Council discussion before the vote returned repeatedly to trust and enforceability. Mayor Mary McFarland and several council members said the city’s legal team had obtained detailed technical commitments but that a number of council members remained unconvinced Republic would carry them out or that the measures were sufficiently durable or public‑facing. A motion to deny the settlement passed on a roll call vote; the clerk recorded unanimous support for the motion to reject the settlement.

Separately, earlier in the meeting the council unanimously adopted Resolution 25 R 25 opposing expansion of Middle Point Landfill and expressing support for the so‑called Jackson Law, a Tennessee statute that allows local governments that have opted into it to approve or reject landfill siting or expansions within one mile of city limits. The resolution states the council’s position that expansion would be detrimental to the environment, public health and the local economy.

The council recorded that the settlement’s provisions do not limit the city’s ability to oppose future expansion proposals, including proposed resumption of filling over certain areas or a major expansion onto adjacent closed landfill property in Rutherford County. But speakers and several council members said they want clearer, longer funding and direct public oversight mechanisms before supporting any negotiated agreement.

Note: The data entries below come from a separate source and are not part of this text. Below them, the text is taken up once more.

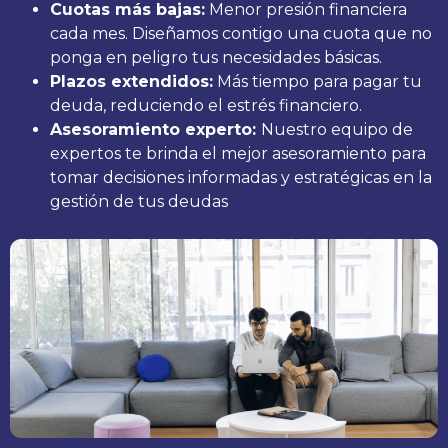
Cuotas más bajas:
Menor presión financiera
cada mes. Diseñamos contigo una cuota que no
ponga en peligro tus necesidades básicas.
Plazos extendidos:
Más tiempo para pagar tu
deuda, reduciendo el estrés financiero.
Asesoramiento experto:
Nuestro equipo de
expertos te brinda el mejor asesoramiento para
tomar decisiones informadas y estratégicas en la
gestión de tus deudas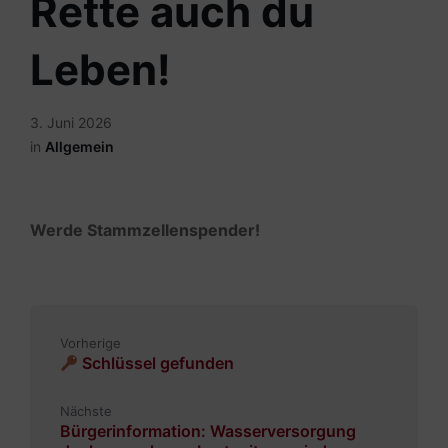
Rette auch du
Leben!
3. Juni 2026
in
Allgemein
Werde Stammzellenspender!
Vorherige
Schlüssel gefunden
Nächste
Bürgerinformation: Wasserversorgung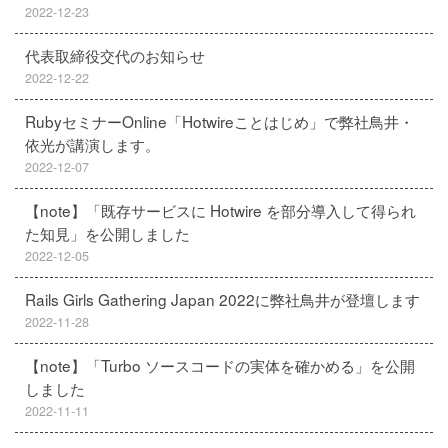
2022-12-23
代表取締役交代のお知らせ
2022-12-22
RubyセミナーOnline「Hotwireことはじめ」で弊社鳥井・
依光が講演します。
2022-12-07
【note】「既存サービスに Hotwire を部分導入して得られ
た知見」を公開しました
2022-12-05
Rails Girls Gathering Japan 2022に弊社鳥井が登壇します
2022-11-28
【note】「Turbo ソースコードの実体を確かめる」を公開
しました
2022-11-11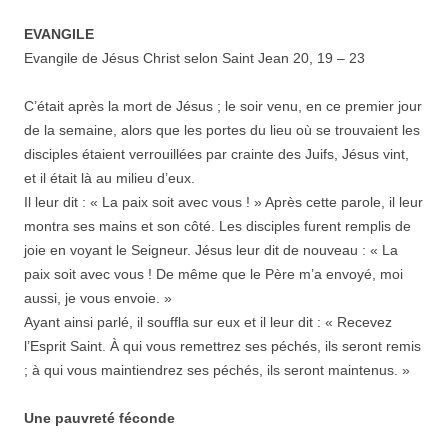
EVANGILE
Evangile de Jésus Christ selon Saint Jean 20, 19 – 23
C’était après la mort de Jésus ; le soir venu, en ce premier jour
de la semaine, alors que les portes du lieu où se trouvaient les
disciples étaient verrouillées par crainte des Juifs, Jésus vint,
et il était là au milieu d’eux.
Il leur dit : « La paix soit avec vous ! » Après cette parole, il leur
montra ses mains et son côté. Les disciples furent remplis de
joie en voyant le Seigneur. Jésus leur dit de nouveau : « La
paix soit avec vous ! De même que le Père m’a envoyé, moi
aussi, je vous envoie. »
Ayant ainsi parlé, il souffla sur eux et il leur dit : « Recevez
l’Esprit Saint. À qui vous remettrez ses péchés, ils seront remis
; à qui vous maintiendrez ses péchés, ils seront maintenus. »
Une pauvreté féconde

The council did not adopt specific additional terms requested by some speakers — such as an explicit company apology, a binding promise to abandon all expansion plans, or an open‑ended long‑term sampling fund — and several council members said those items were not agreed to during mediation.

The immediate outcome leaves the federal lawsuit unresolved; the city may continue litigation or pursue further negotiations. Council members said they will continue to monitor regulatory and enforcement actions by EPA and TDEC and seek ways to strengthen local oversight and funding for testing and remediation.